Given information:
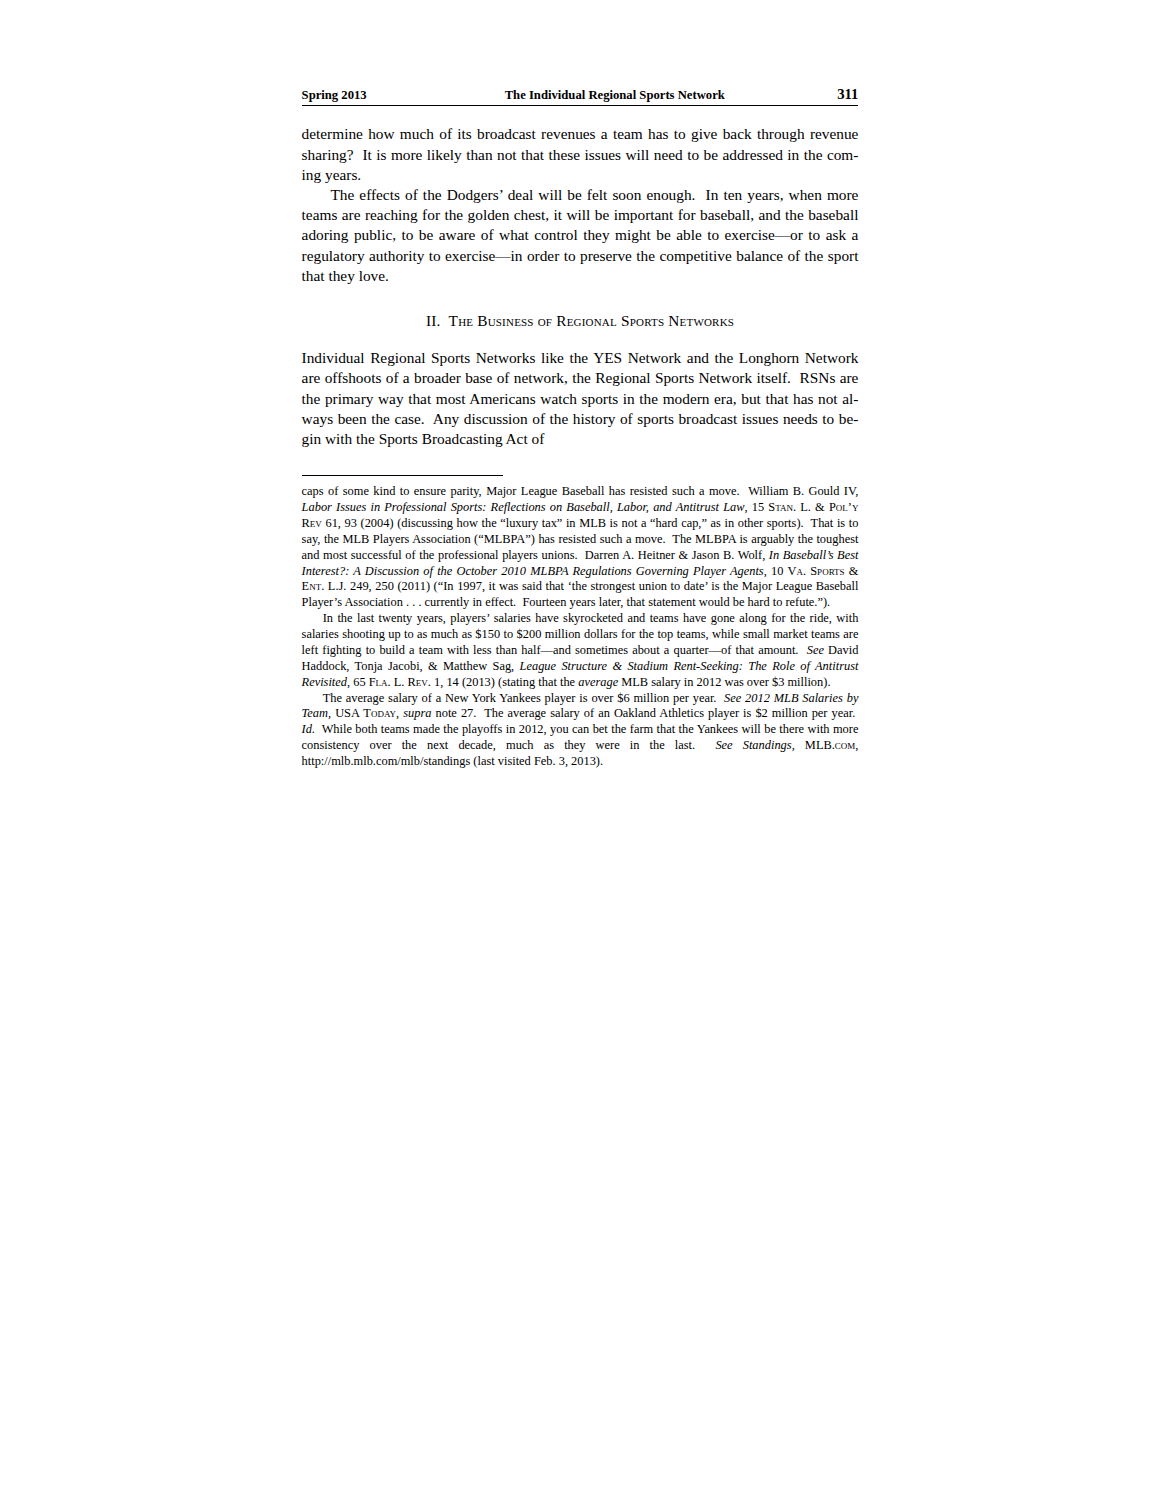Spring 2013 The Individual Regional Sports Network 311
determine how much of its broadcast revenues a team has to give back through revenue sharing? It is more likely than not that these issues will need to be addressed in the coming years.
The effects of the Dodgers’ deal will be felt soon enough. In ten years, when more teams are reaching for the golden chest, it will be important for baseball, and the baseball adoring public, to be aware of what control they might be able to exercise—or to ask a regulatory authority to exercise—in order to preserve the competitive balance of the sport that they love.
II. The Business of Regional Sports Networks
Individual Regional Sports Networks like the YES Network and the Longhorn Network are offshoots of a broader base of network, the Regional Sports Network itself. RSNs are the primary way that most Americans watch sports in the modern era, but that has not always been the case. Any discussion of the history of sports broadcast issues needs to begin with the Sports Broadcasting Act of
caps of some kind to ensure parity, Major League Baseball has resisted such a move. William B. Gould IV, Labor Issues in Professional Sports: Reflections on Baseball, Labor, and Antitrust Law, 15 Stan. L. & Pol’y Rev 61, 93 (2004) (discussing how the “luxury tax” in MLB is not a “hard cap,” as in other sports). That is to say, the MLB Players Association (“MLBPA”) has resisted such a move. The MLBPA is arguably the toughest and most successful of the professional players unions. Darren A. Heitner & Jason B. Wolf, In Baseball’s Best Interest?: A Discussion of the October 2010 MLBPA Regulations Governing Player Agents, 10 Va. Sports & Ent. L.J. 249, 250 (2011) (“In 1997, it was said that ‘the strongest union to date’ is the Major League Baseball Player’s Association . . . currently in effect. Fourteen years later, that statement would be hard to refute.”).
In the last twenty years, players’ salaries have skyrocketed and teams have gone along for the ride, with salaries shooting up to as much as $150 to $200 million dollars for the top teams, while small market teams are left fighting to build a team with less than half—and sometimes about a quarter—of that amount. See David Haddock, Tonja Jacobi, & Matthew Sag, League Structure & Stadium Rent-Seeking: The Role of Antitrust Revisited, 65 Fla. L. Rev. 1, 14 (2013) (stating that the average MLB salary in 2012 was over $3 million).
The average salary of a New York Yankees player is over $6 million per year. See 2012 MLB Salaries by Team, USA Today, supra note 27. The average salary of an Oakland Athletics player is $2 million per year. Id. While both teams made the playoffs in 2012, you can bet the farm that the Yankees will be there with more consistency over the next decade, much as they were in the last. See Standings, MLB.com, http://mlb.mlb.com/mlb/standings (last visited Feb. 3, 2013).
==
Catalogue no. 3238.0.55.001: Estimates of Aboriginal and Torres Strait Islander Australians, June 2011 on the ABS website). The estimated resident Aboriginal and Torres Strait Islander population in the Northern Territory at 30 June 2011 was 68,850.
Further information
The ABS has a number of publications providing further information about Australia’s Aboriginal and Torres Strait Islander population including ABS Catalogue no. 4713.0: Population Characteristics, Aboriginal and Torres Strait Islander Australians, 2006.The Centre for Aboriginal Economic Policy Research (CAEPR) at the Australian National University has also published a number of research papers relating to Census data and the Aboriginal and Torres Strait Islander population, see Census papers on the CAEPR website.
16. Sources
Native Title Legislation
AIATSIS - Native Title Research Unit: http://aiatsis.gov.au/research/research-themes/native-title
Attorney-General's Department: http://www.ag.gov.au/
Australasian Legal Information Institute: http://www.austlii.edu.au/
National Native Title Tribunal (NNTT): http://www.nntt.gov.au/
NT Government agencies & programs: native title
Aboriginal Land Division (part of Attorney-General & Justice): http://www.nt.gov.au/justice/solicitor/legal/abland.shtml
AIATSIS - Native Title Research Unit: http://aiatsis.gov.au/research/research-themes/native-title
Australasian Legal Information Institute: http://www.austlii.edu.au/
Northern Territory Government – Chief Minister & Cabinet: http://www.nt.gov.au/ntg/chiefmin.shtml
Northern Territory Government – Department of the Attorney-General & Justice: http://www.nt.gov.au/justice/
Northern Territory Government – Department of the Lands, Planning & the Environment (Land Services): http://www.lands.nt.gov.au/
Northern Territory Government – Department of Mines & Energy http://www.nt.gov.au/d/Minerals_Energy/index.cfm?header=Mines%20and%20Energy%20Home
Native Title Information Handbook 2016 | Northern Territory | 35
* * *
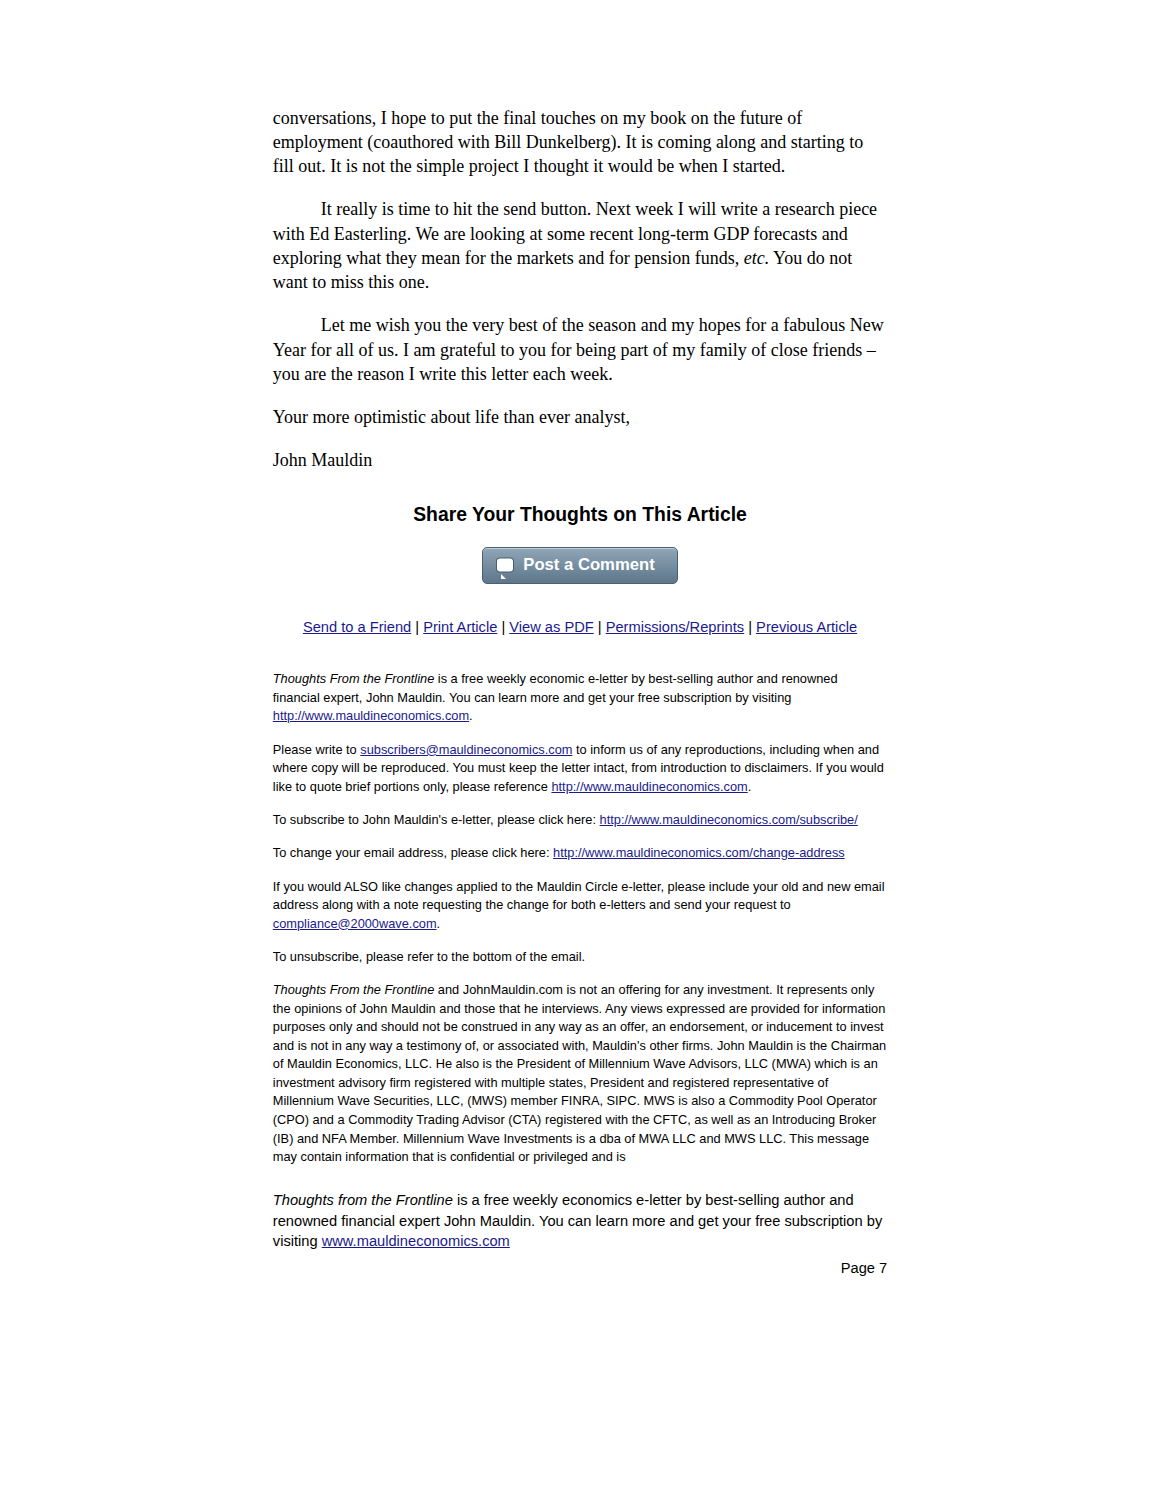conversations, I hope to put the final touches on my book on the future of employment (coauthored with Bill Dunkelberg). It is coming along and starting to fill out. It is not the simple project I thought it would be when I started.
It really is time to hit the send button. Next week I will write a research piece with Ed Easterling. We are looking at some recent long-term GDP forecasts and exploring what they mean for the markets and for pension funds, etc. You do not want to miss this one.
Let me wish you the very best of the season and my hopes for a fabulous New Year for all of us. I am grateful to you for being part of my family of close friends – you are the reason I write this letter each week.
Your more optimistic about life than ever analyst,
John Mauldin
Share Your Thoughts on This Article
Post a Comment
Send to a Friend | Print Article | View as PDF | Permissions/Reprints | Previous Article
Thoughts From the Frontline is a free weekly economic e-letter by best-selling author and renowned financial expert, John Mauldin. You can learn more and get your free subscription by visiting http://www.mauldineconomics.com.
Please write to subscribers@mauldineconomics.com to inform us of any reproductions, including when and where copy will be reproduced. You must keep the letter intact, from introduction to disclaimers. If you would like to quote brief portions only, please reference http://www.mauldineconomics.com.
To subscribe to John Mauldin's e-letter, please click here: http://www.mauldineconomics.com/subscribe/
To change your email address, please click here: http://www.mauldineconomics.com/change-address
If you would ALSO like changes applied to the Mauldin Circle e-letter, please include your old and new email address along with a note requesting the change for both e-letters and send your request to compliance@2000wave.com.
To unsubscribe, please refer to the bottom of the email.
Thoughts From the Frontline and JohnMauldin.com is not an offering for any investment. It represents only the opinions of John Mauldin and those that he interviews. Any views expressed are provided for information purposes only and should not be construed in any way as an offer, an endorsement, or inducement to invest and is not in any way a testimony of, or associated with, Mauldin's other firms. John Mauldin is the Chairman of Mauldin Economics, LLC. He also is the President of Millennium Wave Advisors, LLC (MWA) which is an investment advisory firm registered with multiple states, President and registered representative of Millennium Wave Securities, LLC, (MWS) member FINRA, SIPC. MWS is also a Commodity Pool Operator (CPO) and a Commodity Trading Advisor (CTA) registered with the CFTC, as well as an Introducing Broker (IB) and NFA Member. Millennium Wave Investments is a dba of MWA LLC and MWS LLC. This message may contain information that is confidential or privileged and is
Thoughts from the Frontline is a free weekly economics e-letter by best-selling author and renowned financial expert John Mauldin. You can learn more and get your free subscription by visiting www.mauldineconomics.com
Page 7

Your task:
When "click" shows up in a line of the material, report that line.

Output of the exercise:
To subscribe to John Mauldin's e-letter, please click here: http://www.mauldineconomics.com/subscribe/
To change your email address, please click here: http://www.mauldineconomics.com/change-address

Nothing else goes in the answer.